Have you been watching the news recently? If you have you have likely heard the story of little Aliahna. Or you saw the headline, “Cops: Babysitter bludgeoned girl, 9, then dismembered her” and just didn’t have the heart to read further. Who could blame you?
I have discussed many times here I have a very inquisitive brain. I am in the profession I am in because I wonder why people think and do the things they do. Writing is an awesome avenue to explore that. I find myself intrigued by why these things happen. I venture out into the world wide web researching them. Researching what led upto horrific events and researching the people involved. Some people call it websluething. But really for me it all ties back to me to an everlasting search for a truth, the truth or so on. When school is in that need is occupied so I don’t venture much out into the dark. But I am out and the fact that this girl was 25 minutes away from me and I am the mother to three girls. It had my attention from the beginning.
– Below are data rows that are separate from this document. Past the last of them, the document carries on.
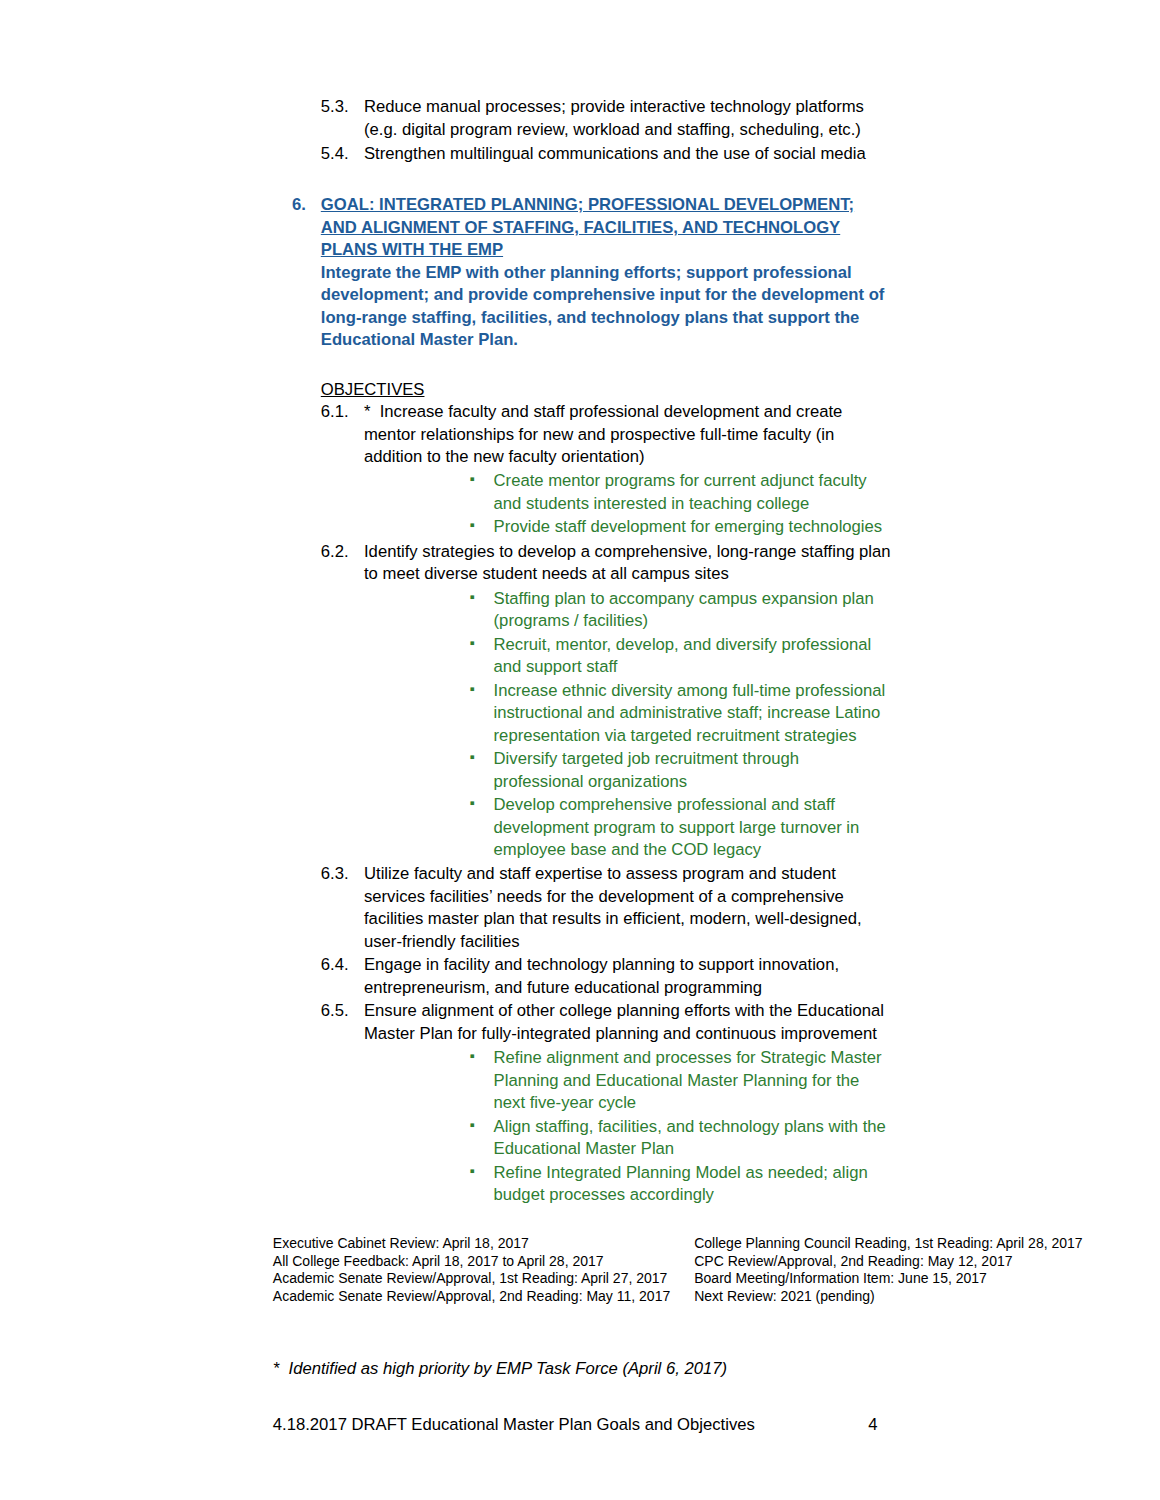5.3. Reduce manual processes; provide interactive technology platforms (e.g. digital program review, workload and staffing, scheduling, etc.)
5.4. Strengthen multilingual communications and the use of social media
6.
GOAL: INTEGRATED PLANNING; PROFESSIONAL DEVELOPMENT; AND ALIGNMENT OF STAFFING, FACILITIES, AND TECHNOLOGY PLANS WITH THE EMP
Integrate the EMP with other planning efforts; support professional development; and provide comprehensive input for the development of long-range staffing, facilities, and technology plans that support the Educational Master Plan.
OBJECTIVES
6.1.* Increase faculty and staff professional development and create mentor relationships for new and prospective full-time faculty (in addition to the new faculty orientation)
Create mentor programs for current adjunct faculty and students interested in teaching college
Provide staff development for emerging technologies
6.2. Identify strategies to develop a comprehensive, long-range staffing plan to meet diverse student needs at all campus sites
Staffing plan to accompany campus expansion plan (programs / facilities)
Recruit, mentor, develop, and diversify professional and support staff
Increase ethnic diversity among full-time professional instructional and administrative staff; increase Latino representation via targeted recruitment strategies
Diversify targeted job recruitment through professional organizations
Develop comprehensive professional and staff development program to support large turnover in employee base and the COD legacy
6.3. Utilize faculty and staff expertise to assess program and student services facilities’ needs for the development of a comprehensive facilities master plan that results in efficient, modern, well-designed, user-friendly facilities
6.4. Engage in facility and technology planning to support innovation, entrepreneurism, and future educational programming
6.5. Ensure alignment of other college planning efforts with the Educational Master Plan for fully-integrated planning and continuous improvement
Refine alignment and processes for Strategic Master Planning and Educational Master Planning for the next five-year cycle
Align staffing, facilities, and technology plans with the Educational Master Plan
Refine Integrated Planning Model as needed; align budget processes accordingly
Executive Cabinet Review: April 18, 2017
College Planning Council Reading, 1st Reading: April 28, 2017
All College Feedback: April 18, 2017 to April 28, 2017
CPC Review/Approval, 2nd Reading: May 12, 2017
Academic Senate Review/Approval, 1st Reading: April 27, 2017
Board Meeting/Information Item: June 15, 2017
Academic Senate Review/Approval, 2nd Reading: May 11, 2017
Next Review: 2021 (pending)
* Identified as high priority by EMP Task Force (April 6, 2017)
4.18.2017 DRAFT Educational Master Plan Goals and Objectives 4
I truly never expected the outcome though. I covered myself in the naive belief that it won’t happen here. Not this close to home. Then each day passed and still nothing. Last night news broke late on our local stations that they had located the body and arrested someone. I sat with my oldest trying to explain why this world is scary. Then today as we sat down to lunch we have on regular old daytime TV and news breaks of the awful horrors that happened to this sweet girl. And the details were too much. I vomited in my mouth. Who could do such a thing? What monster created this and what situation allowed for this to happen.
I have seen criticism of parents home choice. I don’t buy that one. What if it was all they could afford? I have seen criticism of her mother and I think it well deserved but I sit in church and am told to not pass judgment. But it is so hard. The facts of this case make it so hard. The truth is so hard. Who could do this and why? What prompted such a horrible horrible death? And how in the heck is a mother/father able to walk free when they, even unknowingly, do not investigate where and who they’re children are with?
I am given a hard time on a regular basis because I won’t just leave my children with anybody. But this is why. This was a family friend. A family friend who had spent many nights with this child. If that can happen to her who is to say it couldn’t happen to me and my family?
It is so hard to find the right words that make it feel better. Because it is wrong. And I am sure as the details about this poor child and her situation emerge it will become even harder. All I can do to help now is hold my girls a little tighter and be grateful that I am vigilant. I pray extremely hard that the justice system takes care of the rest.